Our pastors open their pulpits to these individuals. These are the same pulpits that another man or woman in the same field can’t step into simply based on denomination or gender, but it is now available for politics. They let these every-now-and-againers come in with their smooth words, and mostly empty promises, and tell you what they are going to do for you again and why voting for them is voting for yourselves. The sad thing about this is we believe them. We believe them, even if our educational system is poor. We believe them, even if our young men and women are dying in the streets. We believe them, even though they are trying to gentrify our neighborhoods. We believe them, even though we know we will never see or hear from them until it is time for them to run for office again.

We are now in the eye of the presidential election storm. These candidates are truly doing their best to get our vote. I have seen one candidate surrounded by multiple ministers who have endorsed him. I have seen another candidate have a meal with a rapper so he could get some Black backing. I have also seen another candidate reach out to some of the families of Black people who were either slain by the police or dealt with some other injustice leading to death. Why do Black lives matter so much now?

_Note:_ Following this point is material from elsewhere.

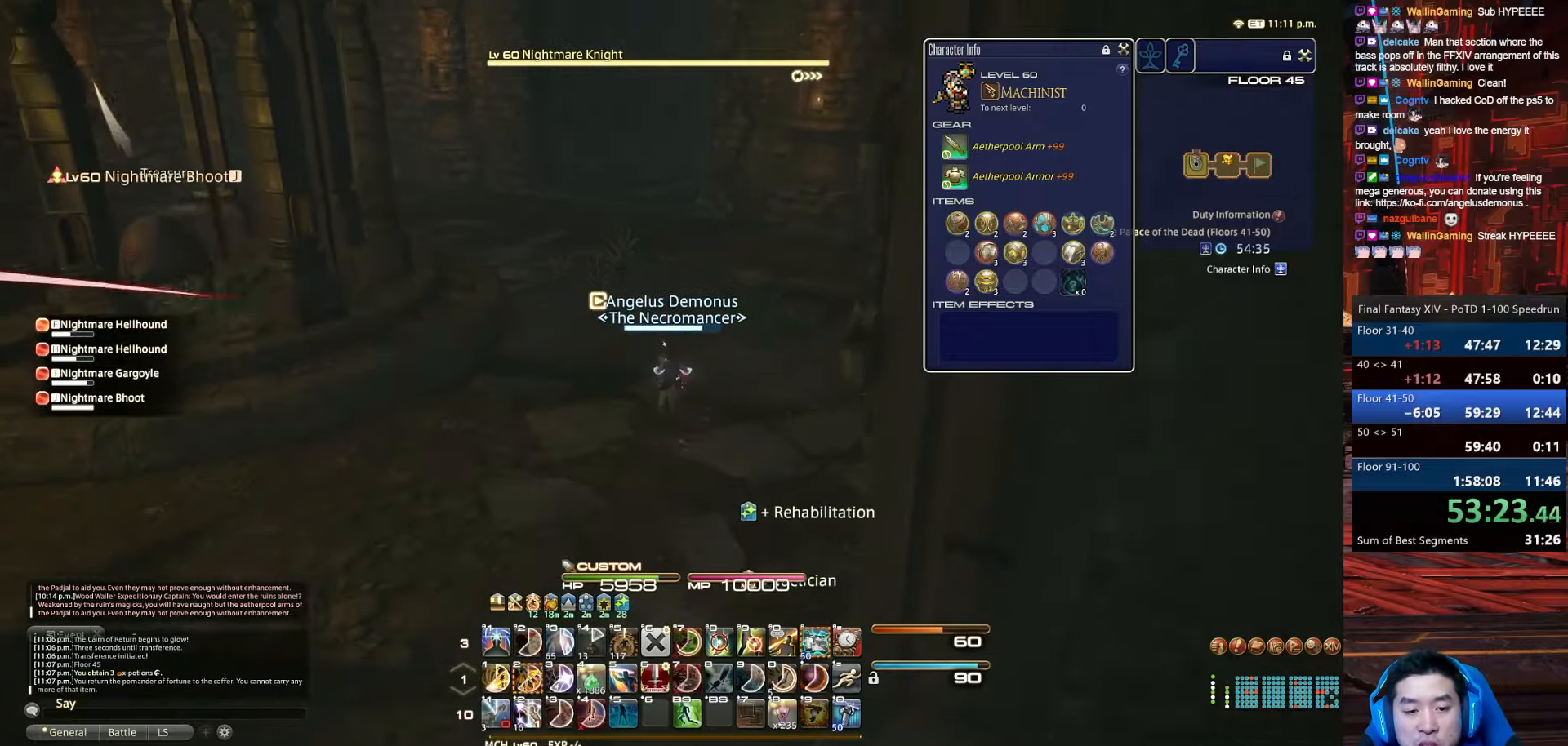
{"keys": ["2", "d", "minus", "p", "shift_r", "w"], "events": [[367, "minus", "down"], [367, "p", "down"], [467, "d", "down"]]}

Where were you when these people were killed? Where were you when schools were being closed, or Black children were dropping out at an alarming rate? Where were you when the police killed an innocent woman for not using a turning signal? We have been underpaid, underemployed, discriminated against and locked out of opportunities for as long as we can remember, and if we really matter, I think these government officials would come around more often to see how we are doing, not just during election time.
We as Black people need to change how we deal with politicians. We need to learn to say no until they learn to say yes and actually do what they say they are going to do for us. Until then, pastors shut down the pulpit, rappers do a diss record, fraternities and sororities save your step performance and give them the cold shoulder. I’m sure that will come as a surprise to them.
Based on how they come to us during election time, we know Black lives matter as long as there is a vote attached, but we must show them — by not bringing harm to ourselves, supporting our culture and sticking together — that Black Lives Matter is not a seasonal thing, but it is truly a way of life.